Your job is to set down the stretch of entries that opens with the line containing "2: (149, 421)" and closes with the line containing "31: (431, 361)". Keep both end lines, copy each exactly, and add nothing.

Stored data
◇ ◇ ◇ ◇

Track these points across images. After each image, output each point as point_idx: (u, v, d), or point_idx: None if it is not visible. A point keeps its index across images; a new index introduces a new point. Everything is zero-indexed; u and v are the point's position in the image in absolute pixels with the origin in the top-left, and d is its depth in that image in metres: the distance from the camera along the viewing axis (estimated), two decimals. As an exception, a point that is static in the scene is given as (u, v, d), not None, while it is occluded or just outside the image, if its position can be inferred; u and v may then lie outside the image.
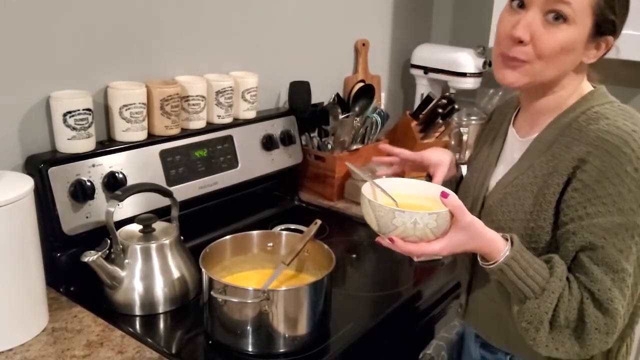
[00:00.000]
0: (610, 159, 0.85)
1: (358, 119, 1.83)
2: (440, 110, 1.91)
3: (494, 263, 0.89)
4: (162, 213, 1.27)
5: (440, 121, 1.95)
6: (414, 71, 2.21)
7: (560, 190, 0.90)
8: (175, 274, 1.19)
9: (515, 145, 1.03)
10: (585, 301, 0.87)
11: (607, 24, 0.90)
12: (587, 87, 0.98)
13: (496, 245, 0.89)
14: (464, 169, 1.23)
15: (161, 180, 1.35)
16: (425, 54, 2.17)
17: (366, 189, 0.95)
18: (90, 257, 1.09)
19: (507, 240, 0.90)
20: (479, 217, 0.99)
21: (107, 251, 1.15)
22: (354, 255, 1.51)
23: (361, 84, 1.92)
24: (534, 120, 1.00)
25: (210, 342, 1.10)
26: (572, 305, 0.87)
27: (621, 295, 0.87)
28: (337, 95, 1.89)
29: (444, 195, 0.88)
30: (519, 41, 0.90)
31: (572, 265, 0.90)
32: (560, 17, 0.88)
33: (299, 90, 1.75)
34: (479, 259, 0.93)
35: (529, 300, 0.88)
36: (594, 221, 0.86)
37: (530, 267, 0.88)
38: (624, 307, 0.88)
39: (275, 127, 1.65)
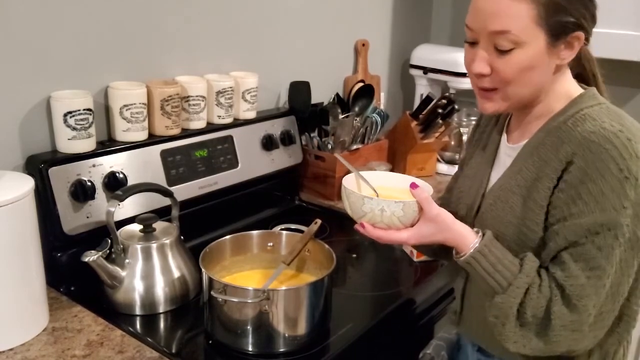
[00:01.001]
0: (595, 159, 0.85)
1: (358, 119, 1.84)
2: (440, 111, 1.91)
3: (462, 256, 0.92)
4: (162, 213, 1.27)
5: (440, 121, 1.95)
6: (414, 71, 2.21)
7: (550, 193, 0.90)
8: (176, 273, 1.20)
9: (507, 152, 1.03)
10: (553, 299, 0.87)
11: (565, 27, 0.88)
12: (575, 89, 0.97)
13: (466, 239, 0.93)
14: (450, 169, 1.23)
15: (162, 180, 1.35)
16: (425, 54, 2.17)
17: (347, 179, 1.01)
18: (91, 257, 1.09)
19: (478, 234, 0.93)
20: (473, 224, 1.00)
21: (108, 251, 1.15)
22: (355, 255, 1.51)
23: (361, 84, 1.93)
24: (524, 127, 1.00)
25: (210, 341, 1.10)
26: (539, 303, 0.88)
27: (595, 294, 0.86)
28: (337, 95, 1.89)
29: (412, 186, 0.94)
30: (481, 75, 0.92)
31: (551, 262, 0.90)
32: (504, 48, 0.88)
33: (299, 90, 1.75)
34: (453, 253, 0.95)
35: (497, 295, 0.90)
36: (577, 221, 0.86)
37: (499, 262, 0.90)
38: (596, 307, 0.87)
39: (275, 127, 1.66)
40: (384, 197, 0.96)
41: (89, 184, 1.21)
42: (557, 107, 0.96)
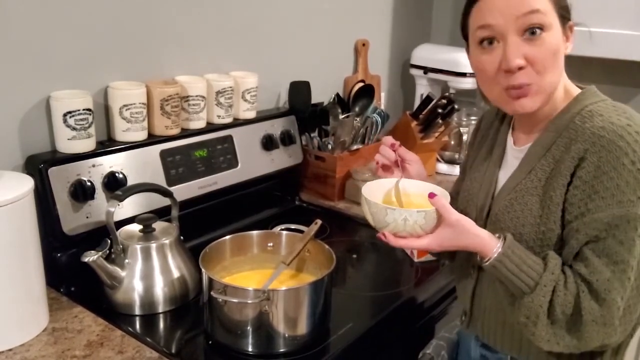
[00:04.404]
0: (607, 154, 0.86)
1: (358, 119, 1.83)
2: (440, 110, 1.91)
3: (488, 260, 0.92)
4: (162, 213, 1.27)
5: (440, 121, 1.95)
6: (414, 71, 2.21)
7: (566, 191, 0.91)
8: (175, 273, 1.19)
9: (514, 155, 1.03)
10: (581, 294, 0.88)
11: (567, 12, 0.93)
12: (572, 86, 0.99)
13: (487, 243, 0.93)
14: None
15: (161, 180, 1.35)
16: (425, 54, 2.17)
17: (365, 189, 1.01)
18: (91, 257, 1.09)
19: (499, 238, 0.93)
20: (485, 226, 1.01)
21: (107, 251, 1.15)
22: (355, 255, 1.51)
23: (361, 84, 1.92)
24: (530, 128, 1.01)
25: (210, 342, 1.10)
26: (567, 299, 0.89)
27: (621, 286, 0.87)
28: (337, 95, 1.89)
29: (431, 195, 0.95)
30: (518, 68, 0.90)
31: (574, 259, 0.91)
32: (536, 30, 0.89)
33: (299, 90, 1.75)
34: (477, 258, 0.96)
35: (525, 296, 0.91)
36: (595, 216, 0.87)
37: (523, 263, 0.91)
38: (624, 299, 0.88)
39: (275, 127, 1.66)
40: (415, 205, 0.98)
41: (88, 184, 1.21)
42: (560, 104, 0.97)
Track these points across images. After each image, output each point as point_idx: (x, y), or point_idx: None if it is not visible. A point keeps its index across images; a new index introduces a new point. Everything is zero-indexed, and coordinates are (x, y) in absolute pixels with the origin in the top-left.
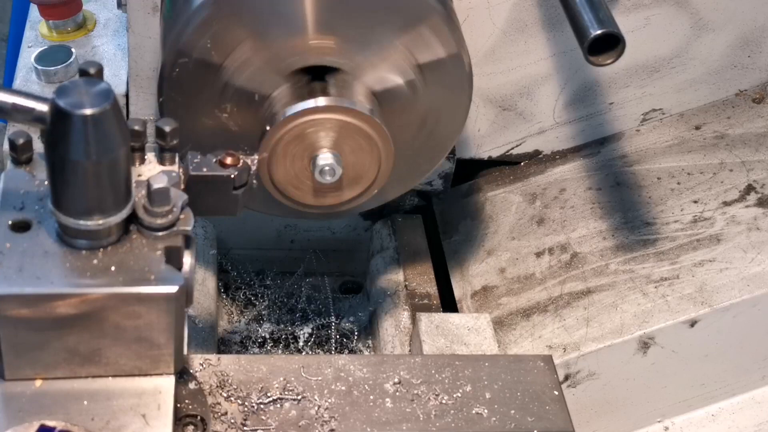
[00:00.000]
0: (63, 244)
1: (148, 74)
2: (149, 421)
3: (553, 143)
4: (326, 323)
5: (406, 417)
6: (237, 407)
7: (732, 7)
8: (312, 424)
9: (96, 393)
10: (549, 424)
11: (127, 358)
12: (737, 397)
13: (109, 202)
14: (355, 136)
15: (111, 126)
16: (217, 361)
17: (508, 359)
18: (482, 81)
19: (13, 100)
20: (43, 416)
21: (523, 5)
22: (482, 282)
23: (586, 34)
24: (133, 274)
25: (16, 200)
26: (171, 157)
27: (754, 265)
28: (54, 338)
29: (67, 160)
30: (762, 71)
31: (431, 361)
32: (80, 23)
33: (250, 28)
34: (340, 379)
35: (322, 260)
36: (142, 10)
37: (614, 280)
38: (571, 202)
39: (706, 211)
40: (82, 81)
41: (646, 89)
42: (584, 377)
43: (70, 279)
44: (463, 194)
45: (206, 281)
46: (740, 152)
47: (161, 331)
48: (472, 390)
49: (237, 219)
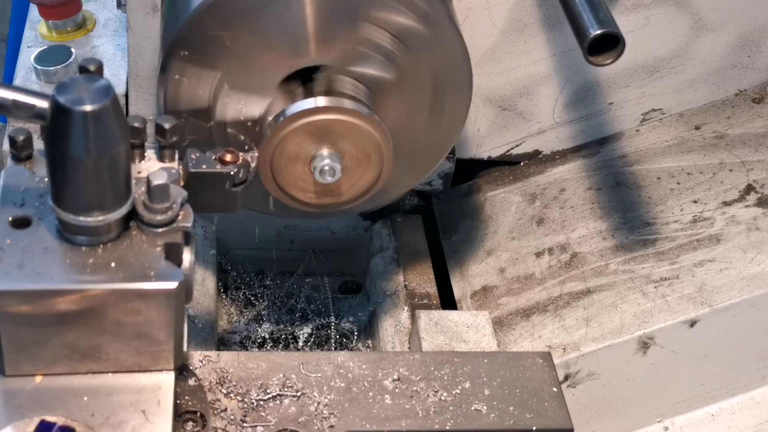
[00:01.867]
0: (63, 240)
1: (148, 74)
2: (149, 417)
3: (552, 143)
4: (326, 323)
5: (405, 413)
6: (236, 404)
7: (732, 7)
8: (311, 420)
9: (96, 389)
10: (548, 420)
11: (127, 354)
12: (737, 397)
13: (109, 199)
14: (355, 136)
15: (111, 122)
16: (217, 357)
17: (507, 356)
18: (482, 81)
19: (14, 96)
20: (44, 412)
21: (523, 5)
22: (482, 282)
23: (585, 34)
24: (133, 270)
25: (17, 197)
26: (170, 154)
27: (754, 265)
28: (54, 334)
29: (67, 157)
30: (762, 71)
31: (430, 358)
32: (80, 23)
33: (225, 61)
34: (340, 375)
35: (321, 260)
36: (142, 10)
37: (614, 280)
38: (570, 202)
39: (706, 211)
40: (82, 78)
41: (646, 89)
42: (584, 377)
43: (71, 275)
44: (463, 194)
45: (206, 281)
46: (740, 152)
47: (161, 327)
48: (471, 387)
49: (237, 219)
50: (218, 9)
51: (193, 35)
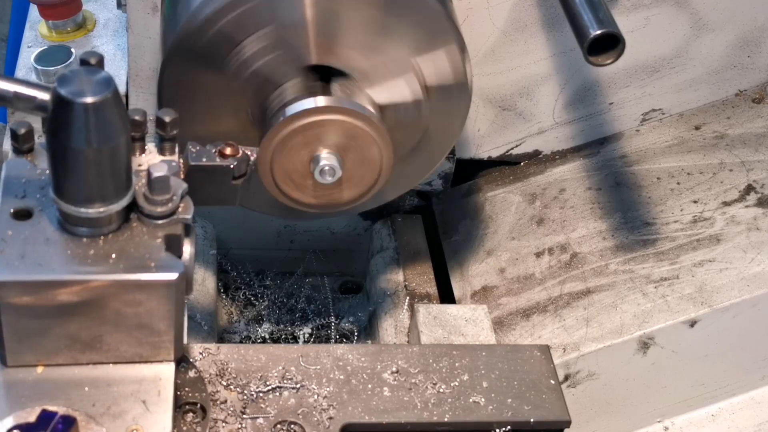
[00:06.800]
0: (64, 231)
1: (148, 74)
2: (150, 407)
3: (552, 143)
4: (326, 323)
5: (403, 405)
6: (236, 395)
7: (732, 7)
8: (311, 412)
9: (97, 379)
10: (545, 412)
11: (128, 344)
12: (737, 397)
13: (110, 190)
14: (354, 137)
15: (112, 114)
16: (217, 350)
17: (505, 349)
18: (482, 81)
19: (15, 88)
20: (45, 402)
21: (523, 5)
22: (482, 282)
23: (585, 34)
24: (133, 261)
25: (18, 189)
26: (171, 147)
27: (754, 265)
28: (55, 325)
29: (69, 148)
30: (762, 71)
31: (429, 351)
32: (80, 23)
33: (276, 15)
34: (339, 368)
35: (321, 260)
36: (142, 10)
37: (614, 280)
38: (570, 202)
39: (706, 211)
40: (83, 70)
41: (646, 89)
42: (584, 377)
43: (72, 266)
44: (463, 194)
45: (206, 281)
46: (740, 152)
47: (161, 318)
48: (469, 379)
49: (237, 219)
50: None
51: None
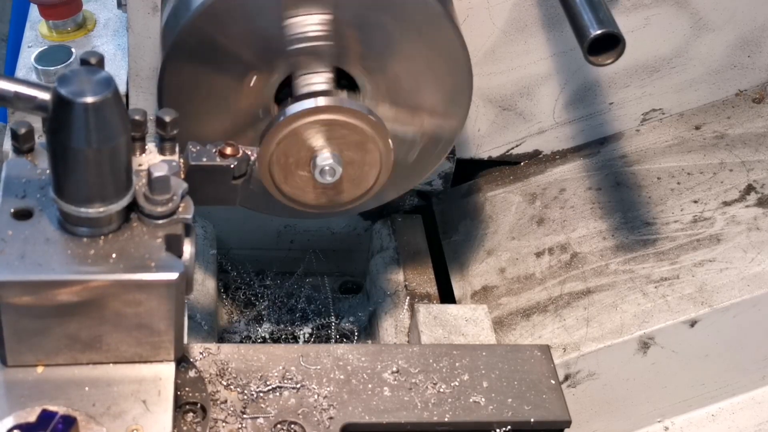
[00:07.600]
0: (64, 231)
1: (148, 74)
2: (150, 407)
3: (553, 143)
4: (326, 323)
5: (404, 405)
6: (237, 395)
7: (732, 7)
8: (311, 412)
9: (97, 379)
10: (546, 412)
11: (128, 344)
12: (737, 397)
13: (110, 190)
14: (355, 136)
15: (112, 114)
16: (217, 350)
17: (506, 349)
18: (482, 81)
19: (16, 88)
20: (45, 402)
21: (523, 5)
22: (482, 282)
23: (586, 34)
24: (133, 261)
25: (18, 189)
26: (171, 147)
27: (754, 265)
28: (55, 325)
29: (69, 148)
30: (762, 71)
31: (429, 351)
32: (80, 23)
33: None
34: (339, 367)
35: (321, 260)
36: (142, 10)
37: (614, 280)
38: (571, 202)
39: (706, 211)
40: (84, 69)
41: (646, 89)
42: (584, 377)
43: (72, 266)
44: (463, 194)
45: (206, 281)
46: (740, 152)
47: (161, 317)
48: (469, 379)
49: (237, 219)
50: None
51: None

◇ ◇ ◇ ◇

◆ **RESULT**:
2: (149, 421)
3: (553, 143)
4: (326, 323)
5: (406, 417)
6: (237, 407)
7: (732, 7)
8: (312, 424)
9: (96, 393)
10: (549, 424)
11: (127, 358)
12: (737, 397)
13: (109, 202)
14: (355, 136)
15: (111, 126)
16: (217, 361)
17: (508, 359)
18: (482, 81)
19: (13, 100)
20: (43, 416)
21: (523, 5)
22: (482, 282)
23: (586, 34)
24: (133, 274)
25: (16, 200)
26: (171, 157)
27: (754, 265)
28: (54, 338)
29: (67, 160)
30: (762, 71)
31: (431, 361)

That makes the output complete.